With regard to the juridical aspect, it must be added that in the Naval Agreement of 1937, Articles 24, 25, and 26 conceded to the contracting governments the right to deviate, under certain circumstances, from the contracted agreements and especially from the tonnage limitation of battleships, if any other sea powers should build or acquire larger battleships. This case, stated in Article 25, had actually arisen, and so the violation of the agreement consisted in the fact that the Navy, although now entitled to build larger battleships, neglected to inform Britain of her desire to make use of that right. It was, therefore, only a violation of the obligation to exchange information. How meaningless this measure was is proved by the alteration of the Anglo-German Naval Agreement by virtue of the London Protocol of 30 June 1938, which I have submitted as Exhibit Number Raeder-16.

Already on 31 March 1938, that is, only 6 weeks after the date of Document C-23, Britain on her part had stated, according to the London Protocol of 30 June 1938, that she must make use of the afore-mentioned right granted by Article 25, and therefore proposed that the battleship tonnage be increased from 35,000 to 45,000. This agreement was then signed by both countries on 30 June 1938, and thus the violation of the treaty evident from Document C-23, became illusory.
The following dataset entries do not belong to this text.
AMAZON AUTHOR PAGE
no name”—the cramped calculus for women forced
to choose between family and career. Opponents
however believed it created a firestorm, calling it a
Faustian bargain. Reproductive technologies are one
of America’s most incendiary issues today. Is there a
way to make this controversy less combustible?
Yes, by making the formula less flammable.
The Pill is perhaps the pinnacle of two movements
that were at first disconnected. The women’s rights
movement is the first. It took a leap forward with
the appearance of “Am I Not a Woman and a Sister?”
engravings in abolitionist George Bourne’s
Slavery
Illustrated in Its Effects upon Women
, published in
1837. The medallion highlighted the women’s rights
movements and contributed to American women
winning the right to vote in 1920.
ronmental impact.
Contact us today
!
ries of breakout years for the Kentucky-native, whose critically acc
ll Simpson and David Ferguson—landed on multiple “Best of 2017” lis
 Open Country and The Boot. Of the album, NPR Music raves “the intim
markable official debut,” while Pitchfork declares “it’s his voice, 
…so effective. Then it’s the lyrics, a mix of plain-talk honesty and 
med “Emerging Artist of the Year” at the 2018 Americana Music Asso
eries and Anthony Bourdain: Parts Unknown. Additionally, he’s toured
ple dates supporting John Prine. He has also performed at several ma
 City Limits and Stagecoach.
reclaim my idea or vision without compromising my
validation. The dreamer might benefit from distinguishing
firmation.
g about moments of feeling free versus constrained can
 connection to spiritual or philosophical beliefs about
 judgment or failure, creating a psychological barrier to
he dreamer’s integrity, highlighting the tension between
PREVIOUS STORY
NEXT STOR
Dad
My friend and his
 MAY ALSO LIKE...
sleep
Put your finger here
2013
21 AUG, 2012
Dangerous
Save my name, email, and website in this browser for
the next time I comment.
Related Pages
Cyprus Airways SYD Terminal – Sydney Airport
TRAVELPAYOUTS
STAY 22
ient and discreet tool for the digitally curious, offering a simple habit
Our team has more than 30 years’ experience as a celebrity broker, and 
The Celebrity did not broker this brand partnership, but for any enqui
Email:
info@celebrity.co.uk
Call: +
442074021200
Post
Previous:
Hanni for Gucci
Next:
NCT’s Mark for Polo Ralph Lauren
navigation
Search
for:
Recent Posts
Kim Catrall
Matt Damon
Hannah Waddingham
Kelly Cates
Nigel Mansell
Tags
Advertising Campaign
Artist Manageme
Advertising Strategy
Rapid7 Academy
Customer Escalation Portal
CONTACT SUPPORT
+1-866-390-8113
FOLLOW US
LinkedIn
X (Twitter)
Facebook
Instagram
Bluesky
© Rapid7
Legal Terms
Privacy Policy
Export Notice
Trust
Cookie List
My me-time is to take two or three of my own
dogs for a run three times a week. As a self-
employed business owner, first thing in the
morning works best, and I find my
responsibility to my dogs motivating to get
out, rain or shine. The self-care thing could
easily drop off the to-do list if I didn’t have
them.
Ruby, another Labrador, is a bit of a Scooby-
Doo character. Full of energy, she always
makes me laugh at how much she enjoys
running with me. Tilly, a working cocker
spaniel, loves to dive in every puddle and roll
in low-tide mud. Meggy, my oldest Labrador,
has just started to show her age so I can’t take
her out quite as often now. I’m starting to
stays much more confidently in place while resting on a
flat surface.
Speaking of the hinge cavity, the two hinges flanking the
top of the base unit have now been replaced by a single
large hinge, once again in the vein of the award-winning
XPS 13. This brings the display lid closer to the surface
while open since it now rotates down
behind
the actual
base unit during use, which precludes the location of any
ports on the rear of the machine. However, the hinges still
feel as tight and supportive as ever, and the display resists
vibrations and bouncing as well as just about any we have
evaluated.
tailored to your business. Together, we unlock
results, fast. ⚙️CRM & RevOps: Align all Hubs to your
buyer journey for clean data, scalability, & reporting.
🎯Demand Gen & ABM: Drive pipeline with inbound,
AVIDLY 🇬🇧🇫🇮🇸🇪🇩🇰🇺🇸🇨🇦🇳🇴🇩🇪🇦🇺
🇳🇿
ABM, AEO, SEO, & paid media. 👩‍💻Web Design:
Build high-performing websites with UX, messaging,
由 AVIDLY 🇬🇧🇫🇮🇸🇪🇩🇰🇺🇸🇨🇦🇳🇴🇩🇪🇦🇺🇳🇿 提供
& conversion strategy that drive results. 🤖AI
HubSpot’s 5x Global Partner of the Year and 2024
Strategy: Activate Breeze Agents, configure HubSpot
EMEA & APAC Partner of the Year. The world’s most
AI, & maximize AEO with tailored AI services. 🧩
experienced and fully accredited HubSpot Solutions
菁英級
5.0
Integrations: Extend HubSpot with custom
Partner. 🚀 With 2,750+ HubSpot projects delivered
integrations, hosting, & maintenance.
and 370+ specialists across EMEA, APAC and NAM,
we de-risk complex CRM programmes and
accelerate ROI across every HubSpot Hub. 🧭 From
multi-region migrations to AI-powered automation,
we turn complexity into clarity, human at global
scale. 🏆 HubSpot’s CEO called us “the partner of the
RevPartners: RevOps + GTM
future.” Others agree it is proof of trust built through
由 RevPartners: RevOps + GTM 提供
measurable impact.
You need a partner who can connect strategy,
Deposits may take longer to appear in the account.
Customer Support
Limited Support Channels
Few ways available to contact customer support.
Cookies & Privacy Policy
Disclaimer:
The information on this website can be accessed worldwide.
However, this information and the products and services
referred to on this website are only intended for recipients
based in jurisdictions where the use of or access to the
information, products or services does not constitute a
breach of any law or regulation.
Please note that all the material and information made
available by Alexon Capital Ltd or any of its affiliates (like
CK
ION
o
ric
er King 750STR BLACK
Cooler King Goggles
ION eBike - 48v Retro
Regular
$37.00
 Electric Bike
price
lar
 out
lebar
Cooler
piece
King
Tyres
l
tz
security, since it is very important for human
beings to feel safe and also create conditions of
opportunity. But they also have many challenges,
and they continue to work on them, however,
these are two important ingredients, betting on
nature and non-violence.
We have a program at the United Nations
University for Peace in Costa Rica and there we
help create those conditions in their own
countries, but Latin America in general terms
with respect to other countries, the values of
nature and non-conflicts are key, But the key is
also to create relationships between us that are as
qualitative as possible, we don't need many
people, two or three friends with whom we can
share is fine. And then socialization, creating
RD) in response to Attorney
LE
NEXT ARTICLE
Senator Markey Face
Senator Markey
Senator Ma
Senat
(2) The British prosecutor raised a second charge by submitting Document D-854 during cross-examination. It consists of notes made by Admiral Assmann for his historical writings; on Sheet 15 of these notes he writes that Germany abided by the terms of the Anglo-German Naval Agreement least of all in the sphere of U-boat building and that 55 U-boats were allowed by the treaty up to 1938, but 118 were actually completed or begun. These statements by Assmann are actually incorrect, and in reality Germany strictly followed all the stipulations of the Anglo-German Naval Agreement with regard to U-boat building. Despite the assurance of equality of rights Germany by the Naval Agreement of 1935 voluntarily limited herself to 45 percent; but the right to increase this percentage at any time by friendly agreement with Britain was reserved for her. The presentation of evidence has shown (see the testimony of Raeder and Schulte-Mönting) that in December 1938 corresponding negotiations took place between the British Admiral Lord Cunningham and Grossadmiral Raeder, during which His Majesty’s Government approved the increase to 100 percent. It was not clear at the time when this evidence was presented, whether this approval had also been given in writing, as was to be assumed. Meanwhile I have been able to establish that such a document must have existed; I was able to gather this from the afore-mentioned Assmann Document D-854 in which on Page 169, in connection with Page 161, the letter in question dated 18 January 1939 is mentioned. In conclusion it remains to be said that the figure of 55 U-boats mentioned by Assmann corresponds to 45 percent, whereas the figure of 118 U-boats corresponds to 100 percent; accordingly Assmann, and therefore the Prosecution as well, are wrong. Actually there was no violation at all of the naval agreement with regard to U-boats.

[A recess was taken.]

DR. SIEMERS: I now come to the allegation of the Prosecution that Grossadmiral Raeder took part in a conspiracy to wage wars of aggression, and in particular supported Hitler and National Socialism despite his alleged knowledge that Hitler from the beginning had the intention of waging wars of aggression.

(1) How did Raeder establish contact with Hitler, and was he able, or even bound, at that time to realize an intention on the part of Hitler to wage wars of aggression?